Louis Van Gaal is to be replaced by Jose Mourinho in the wake of his FA Cup final victory over Crystal Palace according to sources within Sky Sports.
On Saturday, Louis Van Gaal won the FA Cup. On Sunday, he told Sky Sports reporters that, ‘it was over.’
According to a Sky Sports source, victory in the FA Cup final was never going to be sufficient to save Van Gaal’s job. That moment passed when they lost 3-2 against West Ham in Upton Park’s swansong performance; shutting United out of the Champions League.
The FA Cup would provide United with automatic passage into the group stages of the Europa League. That’s not good enough for a team of United’s history and stature.
Back to the game and the build-up was magnificent. There was a nostalgic FA Cup feel to it. Both sets of fans created an atmosphere befitting of the Rome Coliseum in its pomp and circumstance.
And then it went south.
Karen Harding somehow missed her cue to sing the national anthem despite 90,000 fans getting it right. It was contagious. The players came onto the pitch and forgot to play football.

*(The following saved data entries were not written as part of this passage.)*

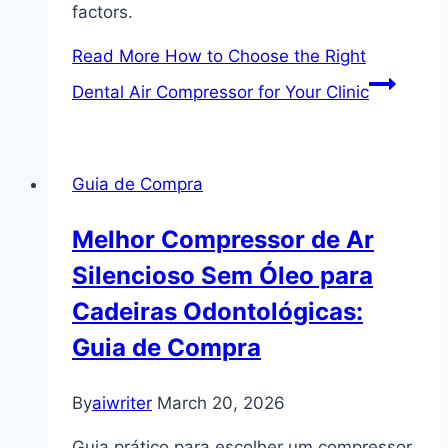
factors.
Read More
How to Choose the Right
Dental Air Compressor for Your Clinic
Guia de Compra
Melhor Compressor de Ar
Silencioso Sem Óleo para
Cadeiras Odontológicas:
Guia de Compra
By
aiwriter
March 20, 2026
Guia prático para escolher um compressor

Palace had a simple game plan. Stick 10-men behind the ball, defend for their lives and try and win the game on penalties. How different they are to the team that ripped opponent’s apart with lightning fast breaks on the wings. Alan Pardew slapped manacles on the wizardry of Wilfried Zaha and Yannick Bolasie. It’s little wonder they have gone backwards as the season progressed.
With Palace parking the bus, it was left to United to find the handbrake. And that’s been United’s problem all season. They can’t find a way through a defence by passing backwards and sideways. I saw a graph on the BBC Sports website this morning that showed United moved the ball forward for every ball passed back on fewer occasions than any other side in the league.
You can’t blame philosophy.
Michael Carrick has been playing that way since he first laced up a pair of boots. He destroys creativity. As does Marouane Fellaini and Morgan Schneiderlin. At least Bastian Schweinsteiger tries to play through the lines. And even Wayne Rooney – the Man of the Match – fell deeper and deeper searching for the ball that Carrick the conductor kept taking away from him.
Rooney can do a job in midfield. He can be the new Paul Scholes. But he has to be the forward thinking ‘street footballer’ that we know he can be. United don’t need another ‘Carrick clone.’ The club is full of them.
For 77-minutes, it was drab, dreary, and depressing. With the 22 on the pitch incapable of finding the defibrillator paddles, it was left to the sad faces on the bench to weave straw into gold. And when the magic came, it arrived from the team who had hardly past the halfway line.
Jason Puncheon was gutted not to have made the starting lineup. He didn’t take too long to remind his boss that he might have made the wrong call. On as a last gasp substitute, Puncheon looped a corner past the waiting crowd in the box; Joel Ward retrieved it and sent it back from whence it came. Puncheon was waiting; he controlled the ball with his first touch and smashed it into the roof of the net with his second.
It was typical of United’s performances this season. 70-80% possession and then they are a goal down. So many games have petered out in this way. Fortunately, for the United fans, this one was different. Three minutes later and Rooney drove deep into the box, chipped the ball to the far post; Fellaini chested it down, and Juan Mata volleyed the ball through Ward’s legs to creep into the back of the net.
At last, we had a cup final.
United controlled the extra 30-minutes in the same way they had managed the 90 that passed before. Chris Smalling did his best to try and change that by becoming the fourth man to be sent off in an FA Cup Final after a quite ridiculous and amateurish rugby tackle on Yannick Bolasie, but United had one moment of magic left in them.
With United losing their last four penalty shoot-outs, and Palace their last three – neither team must have been licking their lips over that potential outcome. Then with 10-minutes of time remaining, Antonio Valencia made a rare sprint into the Palace area. The ball bobbled off a Palace defender and Jesse Lingard smashed home the winner with a goal worthy of winning any competition.
It was a sweet moment for Lingard. Overlooked for the Euro 2016 squad and a starting berth in the FA Cup Final. A stark contrast compared to his colleagues Marcus Rashford and Anthony Martial. It was a reminder of the important role he has played in moving the ball forward when so many want to go back.
In the end, it was the right result. Both sides were negative. Both were weak. Both were poor. But United did try to win it. Palace set out to get lucky from the beginning, and it nearly worked.
26-years ago a certain Sir Alex Ferguson won the FA Cup when his United side defeated Crystal Palace at Wembley. It was his first trophy in English football. By all accounts if he hadn’t won he would have been sacked. You don’t need me to tell you what happened next in that grand tale.
And Van Gaal?
He lost his job way before this game even kicked off.
Win or lose he was out.
He knew it.
We knew it.
And according to Sky Sports, Jose Mourinho knew it.